The State Department and DHS also have a general mandate in the EO to use their discretionary authorities to support and attract foreign nationals with special skills in these areas who are seeking to work, study, or conduct research in the United States.

AI and the J-1 exchange program

Within the next four months, DOS is ordered to consider changes to the J-1 exchange visitor program that could enhance opportunities for AI talent. These include reviewing the J-1 Exchange Visitor Skills list to potentially reduce the number of J-1 nonimmigrants in AI and related fields who are required to return to their home country for two years after completing their J-1 program in the United States. The EO urges DOS to consider new regulations governing the two-year home residency requirement for J-1 exchange visitors, including updates to the 2009 list of countries and skills subject to the home-residency requirement.

Employment-based immigration policy review

DHS is ordered to review and initiate any policy changes the agency determines necessary and appropriate to clarify and modernize existing immigration pathways for experts in AI and other critical and emerging technologies, including the EB-1, EB-2 and O-1 categories, and the International Entrepreneur parole program. This initiative could result in guidance similar to the agency’s STEM talent program announced in 2022.

The EO also asks DOS to consider AI workers in the United States in the development of its upcoming domestic visa renewal program, and consider whether the program could eventually be expanded to F-1 students and J-1 exchange visitors. The DHS H-1B program modernization proposed rule and a planned regulation to streamline the adjustment of status process are also suggested as areas in which DHS should consider the impact on AI talent during policy development.

Public engagement

President Biden is also directing several agencies to engage the public on matters related to AI, the U.S. labor market, and foreign workers in the AI field.

The Department of Labor (DOL) is required to publish a request for information (RFI) to solicit public input for the purposes of considering updates to the “Schedule A” list of occupations, a category that benefits from expedited treatment in the green card process. The EO directs DOL to ask industry and worker-advocate communities to identify AI and other STEM-related occupations, as well as any other occupations, in which there are an insufficient number of ready, willing, able, and qualified U.S. workers.

DHS, in consultation with DOS, the Department of Commerce, and the Office of Science and Technology Policy (OSTP), is required to develop and publish informational resources to help experts in AI and other critical and emerging technologies understand their options for working in the United States. DHS is also charged with publishing data on immigration petitions and applications filed by or on behalf of experts in AI and other critical and emerging technologies through the end of Fiscal Year 2023.
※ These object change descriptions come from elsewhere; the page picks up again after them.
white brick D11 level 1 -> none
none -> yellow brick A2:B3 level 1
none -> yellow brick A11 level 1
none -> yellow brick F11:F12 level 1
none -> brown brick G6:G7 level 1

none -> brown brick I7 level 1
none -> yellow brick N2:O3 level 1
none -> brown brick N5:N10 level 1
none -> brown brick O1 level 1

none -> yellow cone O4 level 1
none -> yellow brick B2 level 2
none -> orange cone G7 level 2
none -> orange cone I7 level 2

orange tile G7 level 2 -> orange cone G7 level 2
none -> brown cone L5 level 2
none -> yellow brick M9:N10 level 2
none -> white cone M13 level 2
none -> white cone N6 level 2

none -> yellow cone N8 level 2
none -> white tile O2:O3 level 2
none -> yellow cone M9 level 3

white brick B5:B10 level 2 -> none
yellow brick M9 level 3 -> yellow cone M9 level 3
Finally, the State Department is required to establish a program to identify and attract top talent in AI and other critical and emerging technologies at universities, research institutions, and the private sector overseas, and educate these individuals on opportunities and resources for research and employment in the United States.
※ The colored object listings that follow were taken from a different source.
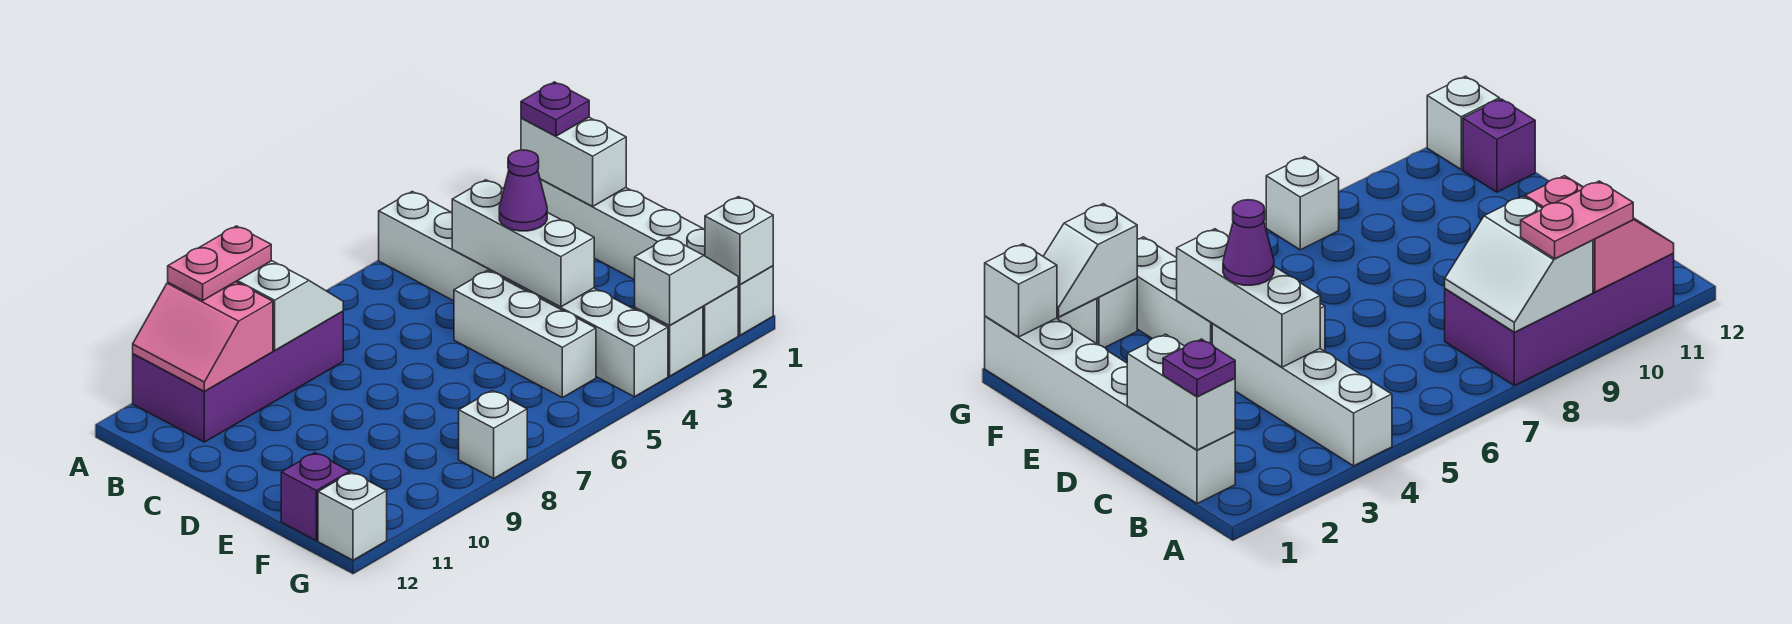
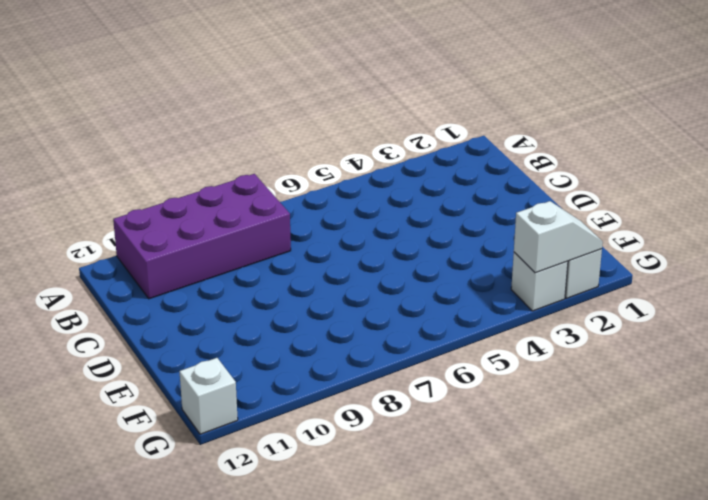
none -> white brick A4:D4 level 1
none -> white brick B1:G1 level 1
none -> white brick D5:F5 level 1

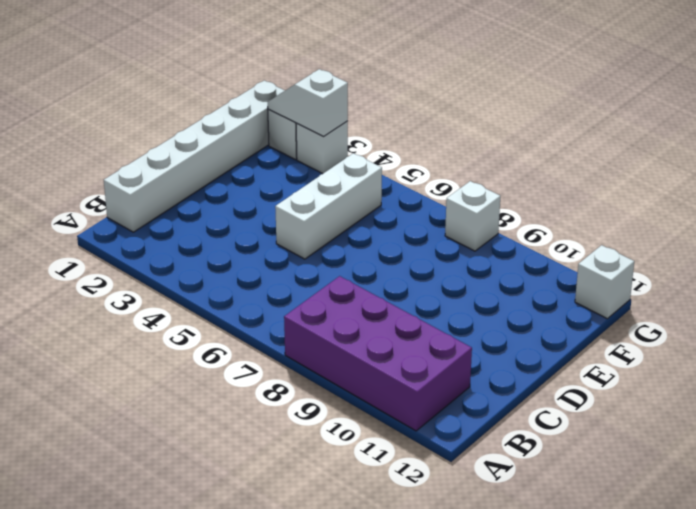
none -> white brick A4:D4 level 1
none -> white brick E4:G4 level 1
none -> purple brick F12 level 1

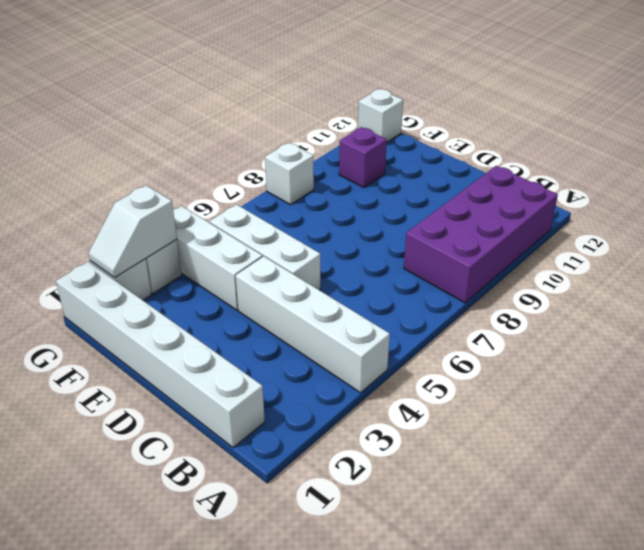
purple brick F10 level 1 -> purple brick F12 level 1
none -> white slope A8:B9 level 2 top 9
none -> pink slope A10:B11 level 2 top 10
none -> white brick B1:C1 level 2

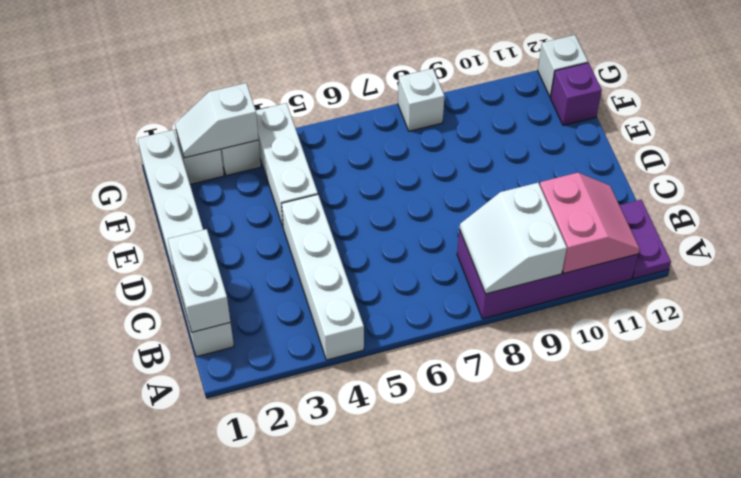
purple plate A12:B12 level 1 -> none
none -> white brick D5:F5 level 1
none -> white brick C4:E4 level 2
none -> white brick G1 level 2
What the EO means for employers and foreign nationals

While the new EO emphasizes the Biden Administration’s interest in promoting AI innovation through recruitment of foreign talent, immediate changes are unlikely, though some process and policy developments may emerge in the future as a result of the required reviews. Some changes, like the directive for increased visa appointment availability at U.S. consulates, are likely to depend on agency staffing and resources. Changes that require a regulation would generally be implemented through notice and comment rulemaking, which can take several months or more.